PC makers including Hewlett-Packard and Dell said Intel’s package of chips facilitate longer battery life and better performance, but AMD’s new chips provide better graphics and bang-for-the-buck with performance relative to price. Meanwhile, AMD has taken big steps to close the gap with Intel, executives from the PC makers said.
Laptops with AMD chips could be typically around 15 to 20 percent cheaper than Intel-based laptops, Bugos said. HP’s new laptops include ProBook 4325s, 4425s and 4525s laptops, which are priced starting at US$619 and will come with screens ranging from 13.3 inches to 15.6 inches. The HP ProBook 6445b, and 6555b laptops will be priced starting at $779, and will come between 14-inch and 15.6-inch screens.

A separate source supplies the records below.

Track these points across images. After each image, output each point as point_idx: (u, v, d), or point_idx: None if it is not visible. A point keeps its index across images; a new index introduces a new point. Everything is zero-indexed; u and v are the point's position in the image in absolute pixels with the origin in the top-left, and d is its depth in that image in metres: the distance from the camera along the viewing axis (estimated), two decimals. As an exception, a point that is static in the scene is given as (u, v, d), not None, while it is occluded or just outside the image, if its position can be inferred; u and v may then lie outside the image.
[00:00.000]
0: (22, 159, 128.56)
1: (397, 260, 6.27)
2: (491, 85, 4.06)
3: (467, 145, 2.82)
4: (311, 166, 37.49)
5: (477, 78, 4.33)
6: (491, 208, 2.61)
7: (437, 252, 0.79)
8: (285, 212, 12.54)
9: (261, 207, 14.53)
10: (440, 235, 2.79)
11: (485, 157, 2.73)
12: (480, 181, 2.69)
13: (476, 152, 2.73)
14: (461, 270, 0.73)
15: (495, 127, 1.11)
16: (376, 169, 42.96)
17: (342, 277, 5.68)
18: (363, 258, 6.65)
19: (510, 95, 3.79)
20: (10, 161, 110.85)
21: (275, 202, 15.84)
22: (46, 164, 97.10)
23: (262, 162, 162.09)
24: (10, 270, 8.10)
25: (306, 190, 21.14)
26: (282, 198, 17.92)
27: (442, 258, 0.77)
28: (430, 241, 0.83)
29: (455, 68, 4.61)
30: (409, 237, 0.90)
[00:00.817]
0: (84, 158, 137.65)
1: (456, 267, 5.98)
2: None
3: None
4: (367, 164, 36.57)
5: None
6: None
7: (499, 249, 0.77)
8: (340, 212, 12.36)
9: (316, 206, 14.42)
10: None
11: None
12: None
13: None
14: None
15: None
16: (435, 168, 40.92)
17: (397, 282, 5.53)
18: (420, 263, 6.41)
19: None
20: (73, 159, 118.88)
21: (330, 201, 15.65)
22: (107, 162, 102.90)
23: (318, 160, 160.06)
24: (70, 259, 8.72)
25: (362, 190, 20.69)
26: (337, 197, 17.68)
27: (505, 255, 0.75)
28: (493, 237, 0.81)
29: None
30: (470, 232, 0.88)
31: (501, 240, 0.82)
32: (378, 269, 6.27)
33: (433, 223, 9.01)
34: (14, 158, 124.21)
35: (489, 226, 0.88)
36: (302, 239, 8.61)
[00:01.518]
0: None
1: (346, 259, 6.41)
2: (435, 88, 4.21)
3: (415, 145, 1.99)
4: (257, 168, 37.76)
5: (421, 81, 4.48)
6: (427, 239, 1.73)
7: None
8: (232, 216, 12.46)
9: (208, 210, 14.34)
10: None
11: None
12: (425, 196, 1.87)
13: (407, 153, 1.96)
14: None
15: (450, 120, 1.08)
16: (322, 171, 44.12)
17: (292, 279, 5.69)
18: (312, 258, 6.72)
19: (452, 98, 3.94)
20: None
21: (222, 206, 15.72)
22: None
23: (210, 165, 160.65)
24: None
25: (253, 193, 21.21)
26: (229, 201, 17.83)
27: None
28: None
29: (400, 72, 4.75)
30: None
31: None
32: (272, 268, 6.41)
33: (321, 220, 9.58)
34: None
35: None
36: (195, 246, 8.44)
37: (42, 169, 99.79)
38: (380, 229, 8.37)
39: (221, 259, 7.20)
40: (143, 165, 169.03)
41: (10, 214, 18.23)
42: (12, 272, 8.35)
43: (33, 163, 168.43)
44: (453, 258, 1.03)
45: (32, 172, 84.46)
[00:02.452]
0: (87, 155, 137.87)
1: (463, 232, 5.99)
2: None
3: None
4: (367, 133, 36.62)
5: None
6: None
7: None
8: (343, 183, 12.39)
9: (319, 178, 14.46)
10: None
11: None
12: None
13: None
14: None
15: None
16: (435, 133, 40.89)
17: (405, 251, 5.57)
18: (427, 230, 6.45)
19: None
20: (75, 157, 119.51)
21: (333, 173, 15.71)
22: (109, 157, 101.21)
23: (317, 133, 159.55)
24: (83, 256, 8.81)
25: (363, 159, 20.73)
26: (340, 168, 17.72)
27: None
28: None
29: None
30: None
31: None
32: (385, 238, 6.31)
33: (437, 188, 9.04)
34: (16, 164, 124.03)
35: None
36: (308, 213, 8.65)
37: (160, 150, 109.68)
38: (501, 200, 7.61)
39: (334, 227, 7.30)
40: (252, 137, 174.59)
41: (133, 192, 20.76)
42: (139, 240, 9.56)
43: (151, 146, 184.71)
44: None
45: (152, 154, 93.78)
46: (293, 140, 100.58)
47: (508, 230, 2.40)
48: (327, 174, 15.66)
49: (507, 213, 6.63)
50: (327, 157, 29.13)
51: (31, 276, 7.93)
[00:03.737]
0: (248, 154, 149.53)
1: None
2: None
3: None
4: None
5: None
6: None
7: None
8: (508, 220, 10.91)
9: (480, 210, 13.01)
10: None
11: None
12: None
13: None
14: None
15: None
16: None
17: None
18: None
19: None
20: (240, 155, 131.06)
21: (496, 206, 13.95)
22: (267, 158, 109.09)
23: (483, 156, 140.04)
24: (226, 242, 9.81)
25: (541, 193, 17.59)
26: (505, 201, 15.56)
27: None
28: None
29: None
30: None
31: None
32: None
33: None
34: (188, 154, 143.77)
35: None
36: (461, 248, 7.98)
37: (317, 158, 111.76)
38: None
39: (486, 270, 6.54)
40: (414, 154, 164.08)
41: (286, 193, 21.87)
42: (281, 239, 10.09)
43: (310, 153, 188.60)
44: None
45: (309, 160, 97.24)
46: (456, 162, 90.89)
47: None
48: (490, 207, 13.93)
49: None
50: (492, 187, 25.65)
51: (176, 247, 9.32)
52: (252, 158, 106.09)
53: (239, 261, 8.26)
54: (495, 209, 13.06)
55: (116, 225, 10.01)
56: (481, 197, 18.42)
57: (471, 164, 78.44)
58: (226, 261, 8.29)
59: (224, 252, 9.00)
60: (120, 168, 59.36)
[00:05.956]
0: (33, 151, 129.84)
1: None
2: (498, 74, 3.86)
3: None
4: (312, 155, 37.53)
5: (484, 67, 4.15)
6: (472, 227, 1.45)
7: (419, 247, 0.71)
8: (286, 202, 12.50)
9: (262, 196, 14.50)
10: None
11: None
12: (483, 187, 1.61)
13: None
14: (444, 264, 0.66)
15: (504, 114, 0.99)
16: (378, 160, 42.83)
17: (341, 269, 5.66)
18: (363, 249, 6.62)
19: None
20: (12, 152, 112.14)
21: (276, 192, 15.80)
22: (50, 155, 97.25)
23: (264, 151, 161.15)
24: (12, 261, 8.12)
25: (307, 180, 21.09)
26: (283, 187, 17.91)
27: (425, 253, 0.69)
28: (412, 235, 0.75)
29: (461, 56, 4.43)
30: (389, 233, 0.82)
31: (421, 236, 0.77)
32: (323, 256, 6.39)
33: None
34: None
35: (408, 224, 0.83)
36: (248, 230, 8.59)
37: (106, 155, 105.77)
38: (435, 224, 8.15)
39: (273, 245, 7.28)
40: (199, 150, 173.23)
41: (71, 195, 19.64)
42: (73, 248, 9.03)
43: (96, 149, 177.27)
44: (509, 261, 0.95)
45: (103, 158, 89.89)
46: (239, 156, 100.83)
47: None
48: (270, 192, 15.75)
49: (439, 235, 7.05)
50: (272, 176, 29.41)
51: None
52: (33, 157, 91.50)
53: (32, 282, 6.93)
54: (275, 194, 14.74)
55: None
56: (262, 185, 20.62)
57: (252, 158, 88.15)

AMD has started to address power and performance on its CPU and graphics offerings and is putting itself in a position of strength to catch up with Intel, said Lane McCullough, senior product planner at Dell. The PC maker likes what is seeing in AMD’s future, he said.
Dell announced new Inspiron laptops based on AMD chips including the M301z and the M501R models, which will be available with ATI integrated graphics. The laptops will offer storage of up to 640GB and support up to 8GB of memory. The M301z will come with a 13.3-inch display and include processors up to AMD’s dual-core Turion II Neo K625 processor, which runs at 1.5GHz. The laptop will be available in a few weeks in Europe, Japan and China. The M501R will come with a 15.6-inch screen and include up to AMD’s quad-core processors. It will be available later this year in Europe and the U.S.
Lenovo launched the IdeaPad Z565 laptop that will include AMD’s new chips. The laptop comes with a 15.6-inch screen, and provides four hours of battery life with a AMD Turion II N530 dual-core processor and a six-cell battery.
Lenovo declined to make comparisons between battery life provided by systems based on AMD and Intel processors.
“There are many configuration variables that play a factor in battery life, so Lenovo cannot comment on which processor offers an advantage,” a Lenovo spokeswoman said in an e-mail.
Intel chips are better for tasks that need intense computation, said Nathan Brookwood, principal analyst at Insight 64. But AMD holds some advantages, like better graphics capabilities, he said.
“What it comes down to is that folks who are sensitive to graphics and 3D may prefer the AMD solution,” Brookwood said. “But for a lot of people who don’t have strong requirements on either of those, systems based on AMD and Intel chips are almost indistinguishable.”